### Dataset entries
══════════

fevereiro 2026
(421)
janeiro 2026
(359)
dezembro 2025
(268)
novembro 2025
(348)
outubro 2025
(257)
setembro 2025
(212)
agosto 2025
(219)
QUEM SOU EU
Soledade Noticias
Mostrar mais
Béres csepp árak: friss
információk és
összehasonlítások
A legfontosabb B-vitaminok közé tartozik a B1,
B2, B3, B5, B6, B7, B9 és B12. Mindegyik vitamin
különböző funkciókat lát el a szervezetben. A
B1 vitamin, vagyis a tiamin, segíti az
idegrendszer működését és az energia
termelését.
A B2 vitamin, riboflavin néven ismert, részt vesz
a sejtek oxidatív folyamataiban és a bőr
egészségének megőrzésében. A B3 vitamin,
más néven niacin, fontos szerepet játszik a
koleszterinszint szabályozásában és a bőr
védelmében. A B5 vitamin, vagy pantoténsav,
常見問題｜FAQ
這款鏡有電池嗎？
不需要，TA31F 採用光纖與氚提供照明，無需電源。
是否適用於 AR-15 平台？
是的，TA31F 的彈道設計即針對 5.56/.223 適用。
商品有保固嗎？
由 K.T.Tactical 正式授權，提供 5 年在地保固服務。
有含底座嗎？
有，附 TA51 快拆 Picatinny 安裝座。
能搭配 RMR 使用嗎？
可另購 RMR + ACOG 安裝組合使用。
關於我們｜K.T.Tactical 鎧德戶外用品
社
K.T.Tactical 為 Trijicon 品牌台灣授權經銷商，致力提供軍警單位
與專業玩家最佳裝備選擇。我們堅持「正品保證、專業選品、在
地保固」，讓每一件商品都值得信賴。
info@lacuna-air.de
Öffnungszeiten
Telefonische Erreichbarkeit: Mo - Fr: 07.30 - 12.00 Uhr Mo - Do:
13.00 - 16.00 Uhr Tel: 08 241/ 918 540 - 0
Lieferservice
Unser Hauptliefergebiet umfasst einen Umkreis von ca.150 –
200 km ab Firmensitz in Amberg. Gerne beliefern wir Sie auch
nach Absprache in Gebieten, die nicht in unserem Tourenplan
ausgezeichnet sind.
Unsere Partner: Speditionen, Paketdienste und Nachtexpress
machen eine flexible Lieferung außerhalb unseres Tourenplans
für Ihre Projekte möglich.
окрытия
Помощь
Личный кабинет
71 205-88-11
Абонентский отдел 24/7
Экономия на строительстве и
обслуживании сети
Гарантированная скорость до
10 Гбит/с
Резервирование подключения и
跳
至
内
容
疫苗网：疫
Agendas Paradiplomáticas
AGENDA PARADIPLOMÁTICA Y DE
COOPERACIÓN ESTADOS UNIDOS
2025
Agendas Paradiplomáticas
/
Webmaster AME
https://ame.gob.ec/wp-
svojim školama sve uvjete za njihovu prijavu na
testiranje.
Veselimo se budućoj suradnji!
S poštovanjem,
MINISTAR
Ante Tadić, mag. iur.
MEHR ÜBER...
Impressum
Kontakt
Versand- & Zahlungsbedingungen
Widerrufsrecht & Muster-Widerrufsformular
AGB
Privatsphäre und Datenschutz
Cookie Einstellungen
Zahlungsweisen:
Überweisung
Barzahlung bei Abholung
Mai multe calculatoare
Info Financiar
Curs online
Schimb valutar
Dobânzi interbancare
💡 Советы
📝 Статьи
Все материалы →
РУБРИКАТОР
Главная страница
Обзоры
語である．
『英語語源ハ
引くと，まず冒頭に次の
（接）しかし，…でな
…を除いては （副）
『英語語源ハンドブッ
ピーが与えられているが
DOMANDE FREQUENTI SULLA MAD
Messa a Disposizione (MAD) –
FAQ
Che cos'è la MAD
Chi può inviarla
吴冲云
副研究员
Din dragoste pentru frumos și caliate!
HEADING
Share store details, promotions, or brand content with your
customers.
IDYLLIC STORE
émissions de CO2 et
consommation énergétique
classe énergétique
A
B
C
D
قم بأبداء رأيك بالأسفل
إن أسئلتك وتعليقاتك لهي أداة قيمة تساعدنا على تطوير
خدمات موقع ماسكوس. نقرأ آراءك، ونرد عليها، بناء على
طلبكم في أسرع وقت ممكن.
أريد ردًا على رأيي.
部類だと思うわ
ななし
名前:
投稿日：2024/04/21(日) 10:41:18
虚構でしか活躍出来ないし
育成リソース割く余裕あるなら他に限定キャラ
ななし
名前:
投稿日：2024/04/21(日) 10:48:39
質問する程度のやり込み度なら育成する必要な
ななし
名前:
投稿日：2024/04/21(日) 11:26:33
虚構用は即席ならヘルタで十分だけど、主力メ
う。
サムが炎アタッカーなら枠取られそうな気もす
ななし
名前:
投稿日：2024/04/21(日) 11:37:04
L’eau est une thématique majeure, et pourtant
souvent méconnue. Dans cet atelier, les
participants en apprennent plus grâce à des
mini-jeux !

══════════

### DIRECTIONS FOR THIS TASK
The answer is the full set of records above, repeated exactly.

### ANSWER AREA
fevereiro 2026
(421)
janeiro 2026
(359)
dezembro 2025
(268)
novembro 2025
(348)
outubro 2025
(257)
setembro 2025
(212)
agosto 2025
(219)
QUEM SOU EU
Soledade Noticias
Mostrar mais
Béres csepp árak: friss
információk és
összehasonlítások
A legfontosabb B-vitaminok közé tartozik a B1,
B2, B3, B5, B6, B7, B9 és B12. Mindegyik vitamin
különböző funkciókat lát el a szervezetben. A
B1 vitamin, vagyis a tiamin, segíti az
idegrendszer működését és az energia
termelését.
A B2 vitamin, riboflavin néven ismert, részt vesz
a sejtek oxidatív folyamataiban és a bőr
egészségének megőrzésében. A B3 vitamin,
más néven niacin, fontos szerepet játszik a
koleszterinszint szabályozásában és a bőr
védelmében. A B5 vitamin, vagy pantoténsav,
常見問題｜FAQ
這款鏡有電池嗎？
不需要，TA31F 採用光纖與氚提供照明，無需電源。
是否適用於 AR-15 平台？
是的，TA31F 的彈道設計即針對 5.56/.223 適用。
商品有保固嗎？
由 K.T.Tactical 正式授權，提供 5 年在地保固服務。
有含底座嗎？
有，附 TA51 快拆 Picatinny 安裝座。
能搭配 RMR 使用嗎？
可另購 RMR + ACOG 安裝組合使用。
關於我們｜K.T.Tactical 鎧德戶外用品
社
K.T.Tactical 為 Trijicon 品牌台灣授權經銷商，致力提供軍警單位
與專業玩家最佳裝備選擇。我們堅持「正品保證、專業選品、在
地保固」，讓每一件商品都值得信賴。
info@lacuna-air.de
Öffnungszeiten
Telefonische Erreichbarkeit: Mo - Fr: 07.30 - 12.00 Uhr Mo - Do:
13.00 - 16.00 Uhr Tel: 08 241/ 918 540 - 0
Lieferservice
Unser Hauptliefergebiet umfasst einen Umkreis von ca.150 –
200 km ab Firmensitz in Amberg. Gerne beliefern wir Sie auch
nach Absprache in Gebieten, die nicht in unserem Tourenplan
ausgezeichnet sind.
Unsere Partner: Speditionen, Paketdienste und Nachtexpress
machen eine flexible Lieferung außerhalb unseres Tourenplans
für Ihre Projekte möglich.
окрытия
Помощь
Личный кабинет
71 205-88-11
Абонентский отдел 24/7
Экономия на строительстве и
обслуживании сети
Гарантированная скорость до
10 Гбит/с
Резервирование подключения и
跳
至
内
容
疫苗网：疫
Agendas Paradiplomáticas
AGENDA PARADIPLOMÁTICA Y DE
COOPERACIÓN ESTADOS UNIDOS
2025
Agendas Paradiplomáticas
/
Webmaster AME
https://ame.gob.ec/wp-
svojim školama sve uvjete za njihovu prijavu na
testiranje.
Veselimo se budućoj suradnji!
S poštovanjem,
MINISTAR
Ante Tadić, mag. iur.
MEHR ÜBER...
Impressum
Kontakt
Versand- & Zahlungsbedingungen
Widerrufsrecht & Muster-Widerrufsformular
AGB
Privatsphäre und Datenschutz
Cookie Einstellungen
Zahlungsweisen:
Überweisung
Barzahlung bei Abholung
Mai multe calculatoare
Info Financiar
Curs online
Schimb valutar
Dobânzi interbancare
💡 Советы
📝 Статьи
Все материалы →
РУБРИКАТОР
Главная страница
Обзоры
語である．
『英語語源ハ
引くと，まず冒頭に次の
（接）しかし，…でな
…を除いては （副）
『英語語源ハンドブッ
ピーが与えられているが
DOMANDE FREQUENTI SULLA MAD
Messa a Disposizione (MAD) –
FAQ
Che cos'è la MAD
Chi può inviarla
吴冲云
副研究员
Din dragoste pentru frumos și caliate!
HEADING
Share store details, promotions, or brand content with your
customers.
IDYLLIC STORE
émissions de CO2 et
consommation énergétique
classe énergétique
A
B
C
D
قم بأبداء رأيك بالأسفل
إن أسئلتك وتعليقاتك لهي أداة قيمة تساعدنا على تطوير
خدمات موقع ماسكوس. نقرأ آراءك، ونرد عليها، بناء على
طلبكم في أسرع وقت ممكن.
أريد ردًا على رأيي.
部類だと思うわ
ななし
名前:
投稿日：2024/04/21(日) 10:41:18
虚構でしか活躍出来ないし
育成リソース割く余裕あるなら他に限定キャラ
ななし
名前:
投稿日：2024/04/21(日) 10:48:39
質問する程度のやり込み度なら育成する必要な
ななし
名前:
投稿日：2024/04/21(日) 11:26:33
虚構用は即席ならヘルタで十分だけど、主力メ
う。
サムが炎アタッカーなら枠取られそうな気もす
ななし
名前:
投稿日：2024/04/21(日) 11:37:04
L’eau est une thématique majeure, et pourtant
souvent méconnue. Dans cet atelier, les
participants en apprennent plus grâce à des
mini-jeux !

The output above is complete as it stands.